When the police car departed, the waiting began for Weiss, Reigle, Gualandi and Wohlwerth. The GIs took turns at the window and listened for the Citroën’s return. Weiss was tense with foreboding. Would the car come back? Were Scruby and the rest on their way to safety or a German prison? If the gendarmes failed to return, his survival was in doubt. Four lightly armed infantrymen could not fight their way out, and the farmer could not hide them forever. Everything depended on the Valence policemen. Could they be trusted?
About an hour later, the Citroën raced into the farmyard.
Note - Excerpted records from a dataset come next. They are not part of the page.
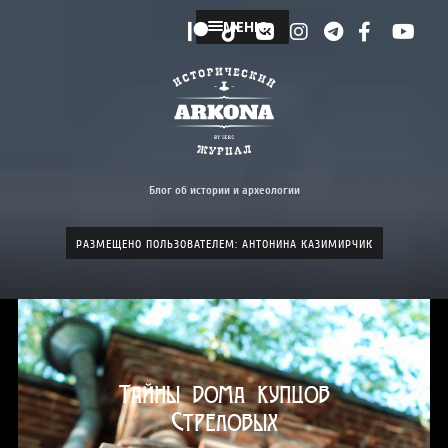
МЕНЮ
Блог об истории и археологии
РАЗМЕЩЕНО ПОЛЬЗОВАТЕЛЕМ:
АНТОНИНА КАЗИМИРЧИК
Тайны дома купцов
Стреловых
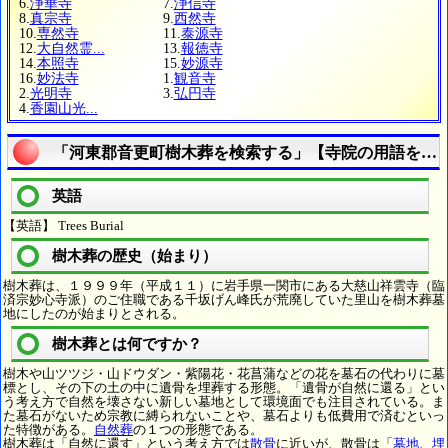
6.
浄華寺
7.
浄信寺
8.
真宗寺
9.
西然寺
10.
専然寺
11.
泰源寺
12.
大自然霊...
13.
報徳寺
14.
本照寺
15.
妙源寺
16.
妙法寺
1.
観音寺
2.
光明寺
3.
弘円寺
4.
香園山光...
「河東郡音更町樹木葬を検索する」【寺院の用語を調
英語
【英語】 Trees Burial
樹木葬の歴史（始まり）
樹木葬は、１９９９年（平成１１）に岩手県一関市にある大慈山祥雲寺（臨
済宗妙心寺派）のご住職である千坂げん峰氏が荒廃していた里山を樹木葬墓
地にしたのが始まりとされる。
樹木葬とは何ですか？
樹木や山ツツジ・山ドウダン・紫陽花・花菖蒲などの花を墓石の代わりに墓
標とし、その下の土の中に遺骨を埋葬する形態。「遺骨が自然に還る」とい
う考え方で自然を壊さない新しい墓地として環境面でも注目されている。ま
た墓石がないため宗教に縛られないことや、墓石よりも低費用で済むといっ
た特徴がある。
自然葬
の１つの形態である。
樹木葬は「自然に還す」という考え方では
散骨
に近いが、散骨は「
墓地、埋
Ferdinand Lévy came up the stairs with the uniforms the four other Americans had worn. The GIs struggled into the undersized police clothing, then stowed their weapons, equipment and rations out of sight under bundles of hay. The last thing they wanted was for the Germans to find their belongings and punish farmer Reynaud and his family.
The four Americans hurried into the backseat of the police car with the three Frenchmen in front. The only place for Weiss to sit in the four-door Citroën was on Wohlwerth’s lap. As they pulled out of the farm, Weiss said goodbye to the family who had helped them. It was then that he remembered he had not even asked their names. Gaston Reynaud bid the Americans farewell and went to the barn to remove their weapons from the hay. Trudging to the fields, he buried them in a water conduit in the muddy bank of an irrigation canal.